On 16/07/2021 16:06, Richard Sandiford via Gcc-patches wrote:
> Hi,
>
> Sorry for the slow review.  I'd initially held off from reviewing
> because it sounded like you were trying to treat predicates as
> MODE_VECTOR_BOOL instead.  Is that right?  If so, how did that go?


Yes, that's part of PR 101325. It's still WIP as I wrote in the PR, I'm 
not sure I got it right yet. At the moment it seems it would imply a lot 
of changes, I'll have to look at AArch64's implementation in more details.

I hoped this fix could be merged before switching to MODE_VECTOR_BOOL.


> It does feel like the right long-term direction.  Treating masks as
> integers for AVX seems to make some things more difficult than they
> should be.  Also, RTL like:

OK, I see, good to know.

**Written tasks**
A - From the mailing-list excerpt, list each sentence the replier writes in their own voice: not the "On ... wrote:" line and not any line marked with ">".
B - In the mailing-list excerpt, which PR is the MODE_VECTOR_BOOL work part of?
C - Please proceed with the mailing-list excerpt, picking up right after its last line.

**Data section**
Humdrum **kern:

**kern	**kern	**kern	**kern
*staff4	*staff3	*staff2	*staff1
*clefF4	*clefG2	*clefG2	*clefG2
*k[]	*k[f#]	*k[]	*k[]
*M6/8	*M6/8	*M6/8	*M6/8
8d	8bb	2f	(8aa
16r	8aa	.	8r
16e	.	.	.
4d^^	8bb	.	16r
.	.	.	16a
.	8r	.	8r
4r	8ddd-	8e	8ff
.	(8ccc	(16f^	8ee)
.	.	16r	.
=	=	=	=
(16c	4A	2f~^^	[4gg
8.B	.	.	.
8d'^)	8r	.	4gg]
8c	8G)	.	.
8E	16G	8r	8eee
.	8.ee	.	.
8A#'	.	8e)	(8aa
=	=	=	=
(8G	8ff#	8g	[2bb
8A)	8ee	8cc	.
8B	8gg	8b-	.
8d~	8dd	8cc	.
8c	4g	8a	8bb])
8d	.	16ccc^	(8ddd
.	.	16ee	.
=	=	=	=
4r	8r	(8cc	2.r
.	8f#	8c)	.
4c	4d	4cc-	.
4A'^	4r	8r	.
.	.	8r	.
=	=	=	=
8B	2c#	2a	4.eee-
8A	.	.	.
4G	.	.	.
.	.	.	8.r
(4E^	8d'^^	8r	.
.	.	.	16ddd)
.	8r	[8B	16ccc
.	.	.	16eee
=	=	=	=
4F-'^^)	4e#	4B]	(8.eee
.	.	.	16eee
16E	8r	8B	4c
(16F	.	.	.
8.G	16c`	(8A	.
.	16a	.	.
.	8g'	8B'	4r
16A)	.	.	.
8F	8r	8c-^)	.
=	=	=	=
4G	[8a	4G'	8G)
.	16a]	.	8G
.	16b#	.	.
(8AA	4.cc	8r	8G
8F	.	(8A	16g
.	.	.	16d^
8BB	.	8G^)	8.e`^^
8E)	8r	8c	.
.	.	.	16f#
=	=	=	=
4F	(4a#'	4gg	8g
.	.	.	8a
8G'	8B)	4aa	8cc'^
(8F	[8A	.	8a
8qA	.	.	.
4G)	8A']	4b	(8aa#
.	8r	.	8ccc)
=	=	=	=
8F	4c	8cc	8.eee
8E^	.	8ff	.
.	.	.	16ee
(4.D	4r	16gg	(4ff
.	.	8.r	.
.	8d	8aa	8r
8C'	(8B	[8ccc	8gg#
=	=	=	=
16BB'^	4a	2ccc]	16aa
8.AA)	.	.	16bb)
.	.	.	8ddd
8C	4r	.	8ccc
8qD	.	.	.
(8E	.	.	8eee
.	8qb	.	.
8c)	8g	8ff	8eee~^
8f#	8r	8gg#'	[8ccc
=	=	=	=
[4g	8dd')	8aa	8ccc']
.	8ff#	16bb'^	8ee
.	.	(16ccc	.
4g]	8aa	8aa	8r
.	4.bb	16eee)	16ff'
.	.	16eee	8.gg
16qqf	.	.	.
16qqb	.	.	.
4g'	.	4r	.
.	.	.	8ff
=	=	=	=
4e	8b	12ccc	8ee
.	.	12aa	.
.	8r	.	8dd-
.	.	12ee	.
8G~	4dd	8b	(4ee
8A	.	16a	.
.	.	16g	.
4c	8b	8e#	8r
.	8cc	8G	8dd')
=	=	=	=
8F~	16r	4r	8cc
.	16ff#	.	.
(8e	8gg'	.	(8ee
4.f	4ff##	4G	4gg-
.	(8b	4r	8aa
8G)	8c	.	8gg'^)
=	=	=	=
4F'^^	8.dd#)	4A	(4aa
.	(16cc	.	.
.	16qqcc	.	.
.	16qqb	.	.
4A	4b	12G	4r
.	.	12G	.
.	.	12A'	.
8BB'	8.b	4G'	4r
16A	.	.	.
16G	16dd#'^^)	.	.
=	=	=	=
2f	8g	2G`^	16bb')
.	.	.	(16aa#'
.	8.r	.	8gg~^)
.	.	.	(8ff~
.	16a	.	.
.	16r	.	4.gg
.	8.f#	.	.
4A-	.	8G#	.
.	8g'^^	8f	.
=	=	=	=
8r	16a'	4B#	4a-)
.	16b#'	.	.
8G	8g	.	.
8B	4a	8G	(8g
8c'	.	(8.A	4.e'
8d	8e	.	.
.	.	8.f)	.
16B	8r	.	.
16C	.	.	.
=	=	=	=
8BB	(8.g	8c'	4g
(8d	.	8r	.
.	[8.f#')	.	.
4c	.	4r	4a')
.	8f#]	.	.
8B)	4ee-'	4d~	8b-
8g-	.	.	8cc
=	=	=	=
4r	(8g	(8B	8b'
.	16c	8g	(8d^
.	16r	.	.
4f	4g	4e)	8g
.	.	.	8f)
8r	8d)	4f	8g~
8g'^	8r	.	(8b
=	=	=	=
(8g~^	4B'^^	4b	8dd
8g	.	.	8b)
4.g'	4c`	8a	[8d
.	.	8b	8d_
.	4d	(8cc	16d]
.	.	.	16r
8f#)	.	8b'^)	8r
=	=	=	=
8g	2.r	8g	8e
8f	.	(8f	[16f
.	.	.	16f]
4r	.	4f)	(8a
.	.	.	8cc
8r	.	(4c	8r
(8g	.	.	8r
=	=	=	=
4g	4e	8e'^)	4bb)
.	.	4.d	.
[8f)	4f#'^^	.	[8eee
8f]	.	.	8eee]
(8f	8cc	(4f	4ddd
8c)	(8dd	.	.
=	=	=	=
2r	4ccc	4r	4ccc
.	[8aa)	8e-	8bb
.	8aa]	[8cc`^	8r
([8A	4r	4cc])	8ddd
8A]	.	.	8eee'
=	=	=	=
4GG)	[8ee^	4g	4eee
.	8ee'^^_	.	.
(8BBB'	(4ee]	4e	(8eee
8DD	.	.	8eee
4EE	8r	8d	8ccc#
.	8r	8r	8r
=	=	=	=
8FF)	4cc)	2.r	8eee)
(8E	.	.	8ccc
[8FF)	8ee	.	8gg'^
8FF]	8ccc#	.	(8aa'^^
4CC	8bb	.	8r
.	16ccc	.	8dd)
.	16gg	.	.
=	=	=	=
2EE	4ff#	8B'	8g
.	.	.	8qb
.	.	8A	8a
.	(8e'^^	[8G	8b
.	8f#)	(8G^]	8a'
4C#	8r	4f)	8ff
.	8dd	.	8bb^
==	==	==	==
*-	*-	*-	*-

**Task results**
A -
- Yes, that's part of PR 101325.
- It's still WIP as I wrote in the PR, I'm not sure I got it right yet.
- At the moment it seems it would imply a lot of changes, I'll have to look at AArch64's implementation in more details.
- I hoped this fix could be merged before switching to MODE_VECTOR_BOOL.
- OK, I see, good to know.

B - PR 101325.

C -
>
>> +(define_expand "vec_cmp<mode>hi"
>> +  [(set (match_operand:HI 0 "s_register_operand")
>> +	(match_operator:HI 1 "comparison_operator"
>> +	  [(match_operand:MVE_VLD_ST 2 "s_register_operand")
>> +	   (match_operand:MVE_VLD_ST 3 "reg_or_zero_operand")]))]
>> +  "TARGET_HAVE_MVE
>> +   && (!<Is_float_mode> || flag_unsafe_math_optimizations)"
>> +{
>> +  arm_expand_vector_compare (operands[0], GET_CODE (operands[1]),
>> +			     operands[2], operands[3], false, false);
>> +  DONE;
>> +})
> seems kind-of suspect, since (as I think you said in a PR),
> (eq:HI X Y) would normally be a single boolean.  Having MODE_VECTOR_BOOL
> means that we can represent the comparisons “properly”, even in
> define_insns.
>
> But since this usage is confined to define_expands, I guess it
> doesn't matter much for the purposes of this patch.  Any switch
> to MODE_VECTOR_BOOL would leave most of the patch in tact (contrary
> to what I'd initially assumed).
>
>> @@ -31061,13 +31065,7 @@ arm_expand_vector_compare (rtx target, rtx_code code, rtx op0, rtx op1,
>>   
>>   	  /* If we are not expanding a vcond, build the result here.  */
>>   	  if (!vcond_mve)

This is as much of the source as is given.